The word engagement echoed in Sophie’s head long after she left Damian’s office.
By the time she reached her small desk outside his door, her pulse was still uneven. She tried to focus on her new emails, but her mind kept circling back to his tone, the way his gaze had lingered when he said, “Not yet.”
Not yet what?
Not yet engaged?
Not yet hers?
She shook her head. Don’t be ridiculous, Sophie. He’s your boss. You’re the help with a half-broken phone and shoes held together by willpower. He probably said cryptic things to everyone.
Still, when her intercom light blinked and Damian’s voice came through low, smooth, controlled, her stomach flipped.
He said through the intercom, “Ms. Gray. My office. Now.”
He was standing by the window again, jacket off, shirt sleeves rolled to his elbows. The skyline stretched behind him, endless and ruthless. He turned as she entered, expression carved from marble.
“Close the door.”
She did. The click sounded final.
“I have a proposition for you,” he began.
Sophie raised a brow. “That usually precedes either a promotion or a lawsuit.”
“Neither,” he said evenly. “A contract.”
He gestured toward his desk. A thick envelope sat there, sealed with the Thorne Enterprises insignia.
She eyed it warily. “You’re not firing me already, are you?”
“On the contrary.” His mouth twitched, the faintest hint of amusement. I’m offering you something unconventional. He said.
Her heartbeat quickened. “Unconventional how?”
Damian moved closer, every step measured. “There’s an event this weekend, a private gathering. My mentor, Harold Kent, is hosting an engagement party for his daughter. Every major investor attending the merger will be there.”
Okay, she said slowly. “And you need me to take notes?”
I need you, he said, “to be my fiancée.”
The world stopped moving for a moment. The words hung between them, impossible, electric.
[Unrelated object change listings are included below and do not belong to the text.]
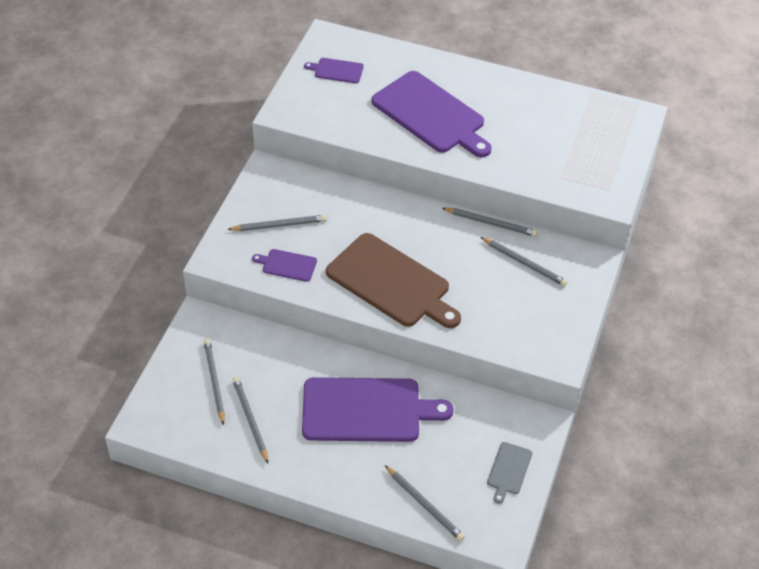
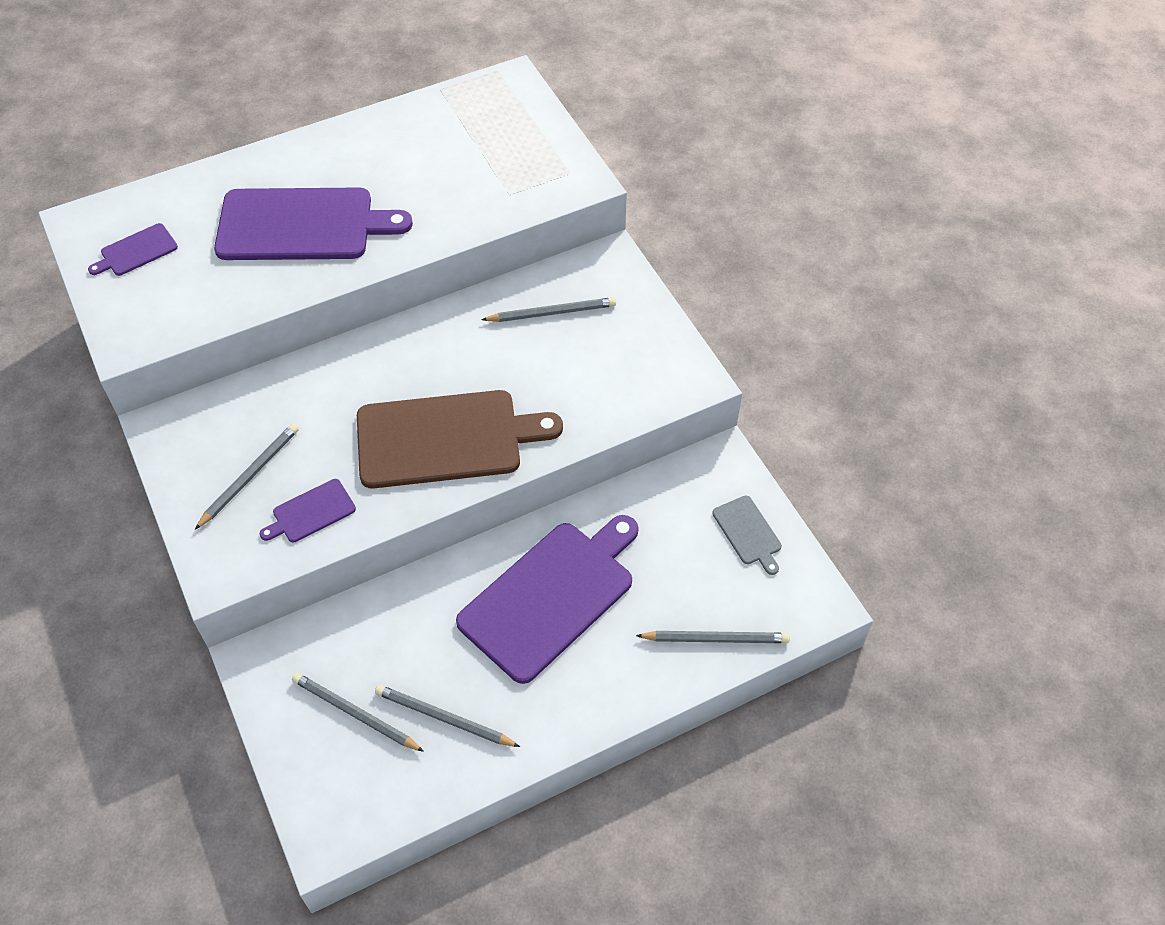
camera: 45 degrees left, 5 degrees up
grey pencil [442,208,538,236] -> none

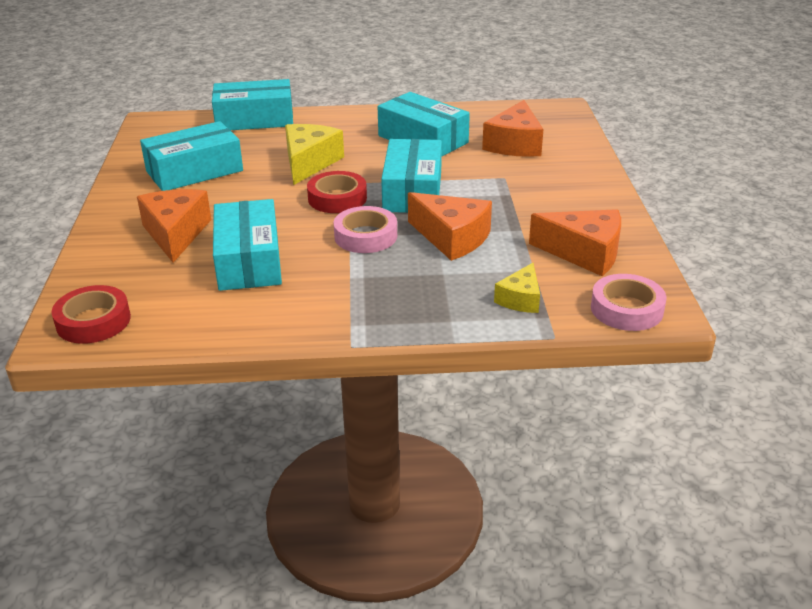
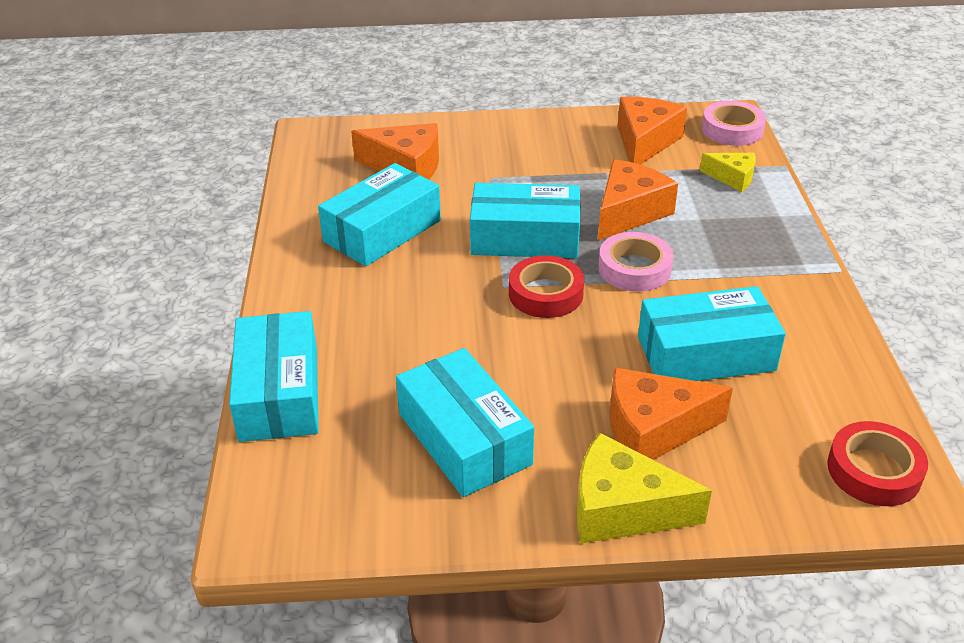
camera: 90 degrees left, 5 degrees up
yellow cheese [285,124,344,185] -> yellow cheese moved to [577,433,712,543]

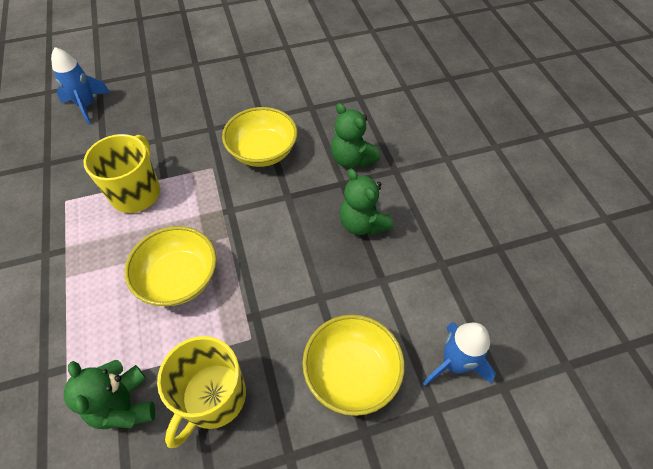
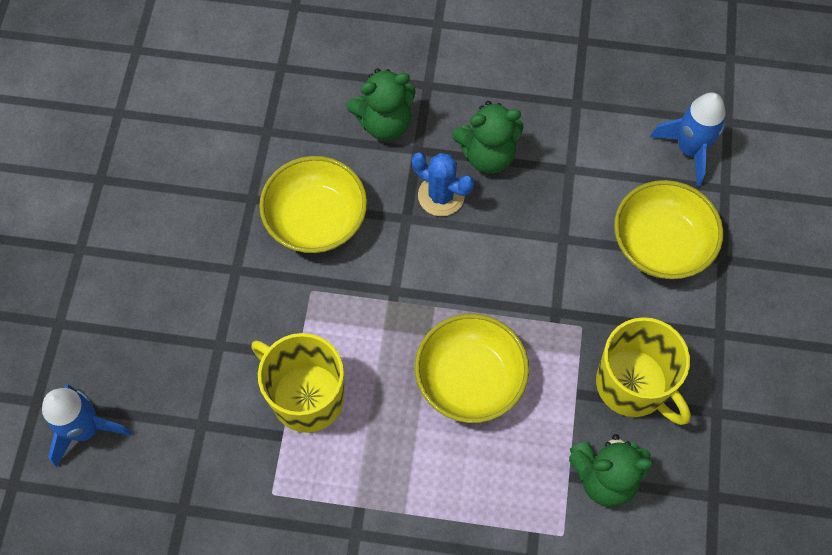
camera: 65 degrees left, 10 degrees up
none -> blue cactus [412,152,474,216]

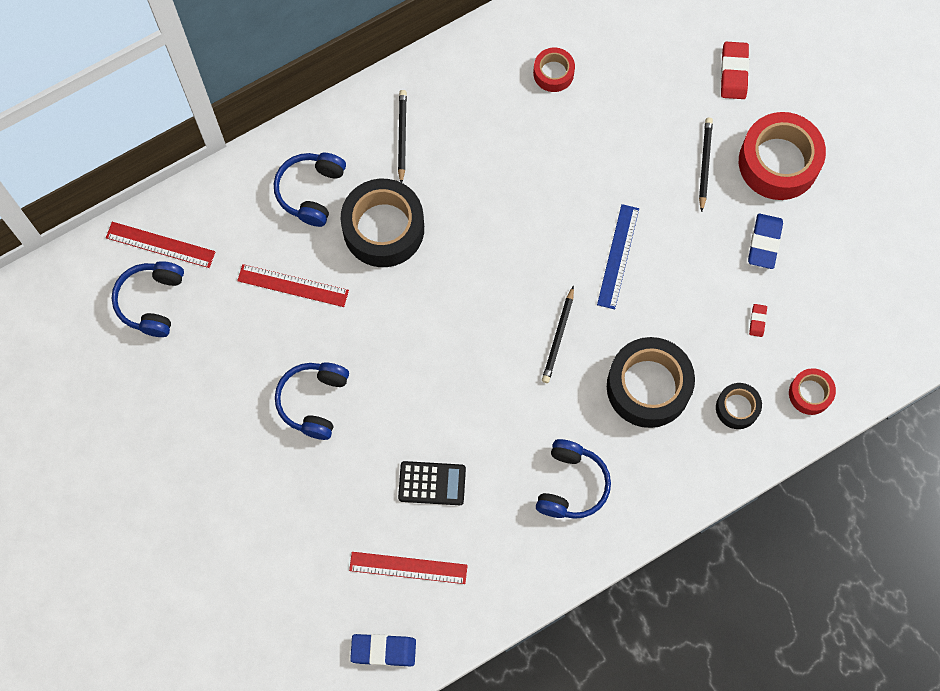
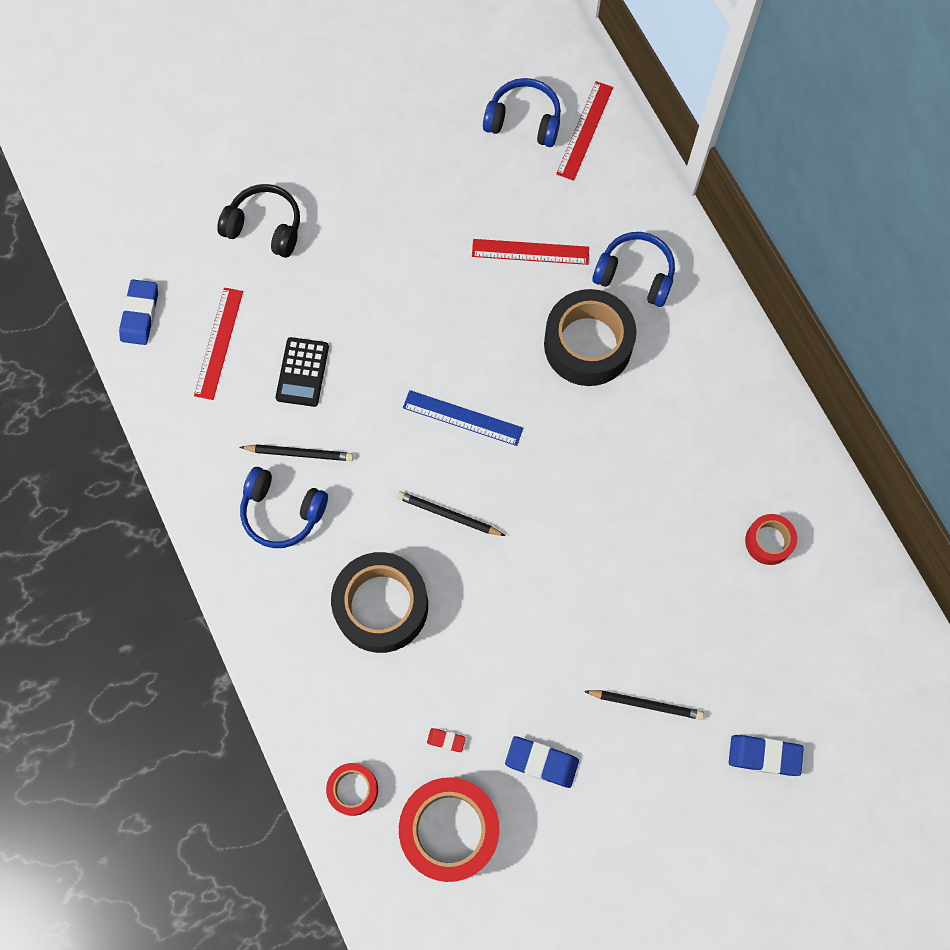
camera: 95 degrees right, 0 degrees up
red ruler [237,264,349,307] -> red ruler turned 75 degrees clockwise [472,239,589,265]
blue headphones [275,363,349,440] -> none
black pencil [398,90,407,183] -> black pencil moved to [240,444,354,461]
blue ruler [597,204,639,309] -> blue ruler moved to [403,390,523,446]
black tape [716,383,762,429] -> none
red eraser [721,42,749,99] -> blue eraser [729,735,804,776]
red tape [739,112,826,200] -> red tape moved to [399,777,500,882]
none -> black headphones [217,184,300,258]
Sophie blinked. “I’m sorry what?”
He spoke calmly, as if discussing quarterly reports. “There’s been scrutiny. Investors want stability. My last relationship with Vanessa Lang ended publicly, and poorly. They’re questioning my judgment. My personal life has become a liability.”
“And your solution,” she said carefully, “is to fake an engagement.”
“Precisely.”
Sophie laughed, because it was either that or faint. “You’re serious.”
“Completely.”
“Mr. Thorne Damian this is insane. You barely know me.”
That’s the point, he said. “You’re not from my world. You have no agenda, no social connections. You won’t use me.” His gaze softened just barely. “And you need the money.”
Her chest tightened. “You had someone run a background check.”
Of course I did. He said it without apology. I know about your brother. The hospital bills. The rent arrears.
Her throat constricted. “That’s private.”
“So is my reputation,” he said quietly. “We both have something to protect.”
He handed her the envelope.
“Six months. Public appearances only. You’ll be compensated handsomely, enough to cover your brother’s surgery and more. At the end, we part ways. Cleanly.”
Sophie stared at the envelope but didn’t take it. “You can’t just buy a person’s life.”
I’m not buying your life, he said, eyes locking on hers. “I’m borrowing your time.”
She wanted to be angry. She wanted to tell him where to shove his money. But she also saw Noah’s pale face, the stack of unpaid hospital invoices, the eviction notice tucked behind her fridge magnet.
And beneath all that, the faint, unwelcome recognition of another kind of deal, one that had ruined her father years ago. Contracts had always been her family’s undoing.
Her silence stretched.
Damian’s tone softened. “You’d be safe, Sophie. Discreet. I’ll have lawyers draft protective clauses for you. You’ll have control over the terms.”
“And what do you get?”
He didn’t look away. “Control. The illusion of something I no longer believe in.”
“Love?” she asked quietly.
“Stability,” he said. Then, after a beat, “But perhaps both look the same from a distance.”
For a moment, she saw past the armor revealing the loneliness in his eyes, the man who’d built walls so high even he couldn’t climb out.
She exhaled and asked, You really think this will work?
“I don’t think,” he said. “I plan.”
Sophie took the envelope.
Her fingers brushed his. A spark shot through her unexpected, dangerous.
“I’ll read it,” she said finally. “No promises.”
“That’s all I ask,” he replied, voice low. “For now.”
That night, Sophie sat at her kitchen table while the city lights glowed through her window.
Noah was asleep on the couch, breathing softly, his medication bottles lined like sentinels beside him.
She tore open the envelope.
At the top of the contract, bold and precise, were the words:
“The Assistant’s Agreement, Confidential Arrangement Between Damian Thorne and Sophie Gray.”
And at the bottom, in neat black ink,
Payment: $500,000.
Sophie closed her eyes.
Half a million dollars.
For six months of pretending to love a man who didn’t believe in love.
And as she stared at the neat black print, a thought crossed her mind, fleeting but cold.
She’d once seen a contract like this before.
She whispered into the stillness, “What could possibly go wrong?”